Look, I'm proud of the science curriculum we've set at SOF, and okay, so we are so good at what we do that yes, we deserve such a high passing rate. I just wish I worked in a state where the curriculum and assessment made SENSE.

The exam gave me some ideas that can make my curriculum even more rigorous. Reproduction, genetics, biotechnology - hot topics that it focused on in addition to the usual ecology. We have already great project-based units that encompass the topics, and I'm brainstorming on elaborating on them even more.

After some post-exam group reflection, the kids tell me that the Regents Community review really helped. They said that the talking and listening to how problems were done by their peers helped them recall information better. To some extent, they admitted that my ass kicking (making practice homework count as a quiz, pop quizzes, calling parents) helped.

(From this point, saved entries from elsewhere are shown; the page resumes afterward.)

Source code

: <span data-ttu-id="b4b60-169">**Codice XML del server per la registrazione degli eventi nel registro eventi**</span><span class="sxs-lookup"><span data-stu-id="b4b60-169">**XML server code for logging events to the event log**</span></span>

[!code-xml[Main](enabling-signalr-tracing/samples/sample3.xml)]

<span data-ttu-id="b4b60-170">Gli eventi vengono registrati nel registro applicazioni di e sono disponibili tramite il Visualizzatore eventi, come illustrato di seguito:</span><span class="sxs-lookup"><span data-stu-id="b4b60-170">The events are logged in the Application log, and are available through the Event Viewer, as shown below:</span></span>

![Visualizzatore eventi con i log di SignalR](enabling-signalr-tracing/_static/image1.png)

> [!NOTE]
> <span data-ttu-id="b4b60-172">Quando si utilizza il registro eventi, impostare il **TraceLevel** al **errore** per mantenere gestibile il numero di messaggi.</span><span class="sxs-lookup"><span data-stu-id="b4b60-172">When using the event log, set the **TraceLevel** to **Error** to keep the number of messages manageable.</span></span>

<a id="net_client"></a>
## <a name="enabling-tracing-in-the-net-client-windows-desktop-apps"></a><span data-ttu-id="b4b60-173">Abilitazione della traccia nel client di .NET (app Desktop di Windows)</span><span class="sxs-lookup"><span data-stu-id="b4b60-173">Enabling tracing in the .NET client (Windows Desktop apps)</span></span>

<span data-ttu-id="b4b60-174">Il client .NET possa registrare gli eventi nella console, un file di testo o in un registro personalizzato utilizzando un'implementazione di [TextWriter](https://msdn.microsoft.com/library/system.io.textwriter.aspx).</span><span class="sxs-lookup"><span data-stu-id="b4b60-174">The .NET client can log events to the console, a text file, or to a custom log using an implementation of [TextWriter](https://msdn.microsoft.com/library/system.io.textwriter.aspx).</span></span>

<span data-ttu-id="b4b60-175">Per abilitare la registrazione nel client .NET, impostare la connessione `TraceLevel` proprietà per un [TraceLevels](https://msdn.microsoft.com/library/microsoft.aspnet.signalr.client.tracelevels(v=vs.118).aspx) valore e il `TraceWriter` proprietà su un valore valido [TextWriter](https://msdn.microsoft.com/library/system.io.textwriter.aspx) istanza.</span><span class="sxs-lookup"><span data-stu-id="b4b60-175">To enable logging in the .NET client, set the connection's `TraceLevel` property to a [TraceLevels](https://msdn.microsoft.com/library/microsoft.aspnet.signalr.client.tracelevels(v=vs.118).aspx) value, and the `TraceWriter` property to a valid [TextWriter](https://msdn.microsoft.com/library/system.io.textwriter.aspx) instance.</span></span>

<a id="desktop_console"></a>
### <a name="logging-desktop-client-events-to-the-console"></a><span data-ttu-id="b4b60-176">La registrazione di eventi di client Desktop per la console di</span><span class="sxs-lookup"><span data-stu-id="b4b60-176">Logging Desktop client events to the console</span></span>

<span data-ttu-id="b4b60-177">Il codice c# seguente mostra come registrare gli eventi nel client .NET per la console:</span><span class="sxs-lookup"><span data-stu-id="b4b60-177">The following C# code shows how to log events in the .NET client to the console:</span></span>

Regents are over, time to do some real fun science!

Pizza Party

I have a runnning competition going between my two regents classes. On quizzes, tests, exams, etc., I average the grades and keep a tally of their scores for the individual assessment, plus an overall score. They have been pretty close thoughout the year with one class slightly ahead of the other. Then came the midterm exam, for which I promised the winner a pizza party. And one class really walloped the other, winning by 12 points. Today they got their pizza party and needless to say, the other class cried foul. Nevermind that I've been on their case lately for not putting in the effort and not having what I consider to be a proper work ethic for an "honors" type, accelerated, grade 8 regents biology class.

As luck would have it, that second place group is also my official class, and there's the whole "familial" dynamic here makes them feel particularly slighted. I don't know yet how I will remedy the situation. I really like my official class, but a significant number of students just want to party - clown around, make jokes, socialize, etc. I can't just reward them for nothing. And the thing is their behavior/attitude problems are an issue in homeroom period as well, and their conduct sheet is far from perfect. I would love to be able to just reward the students who do work hard and succeed, but there is no clear divide between the two groups - if you lined the class up and put the worst offenders on one side and the hardest working best behaved student on the other side, everyone else would fall along a continuum between the extremes, with no clear demarcation point between those who deserve to be rewarded and those who don't. Then of course there's the slacker who does well on the exams, and the hard worker who doesn't quite get it yet and fails the exams. It's just an impossible split.

I will discuss the issue with them tomorrow and see if we can come up with a plan. They will need to do something to earn the pizza - I don't mind spending the money once in a while or using class time if they work hard enough to deserve it. If the exam scores had been closer and their lack of effort weren't so obvious, I would have given both classes a party today.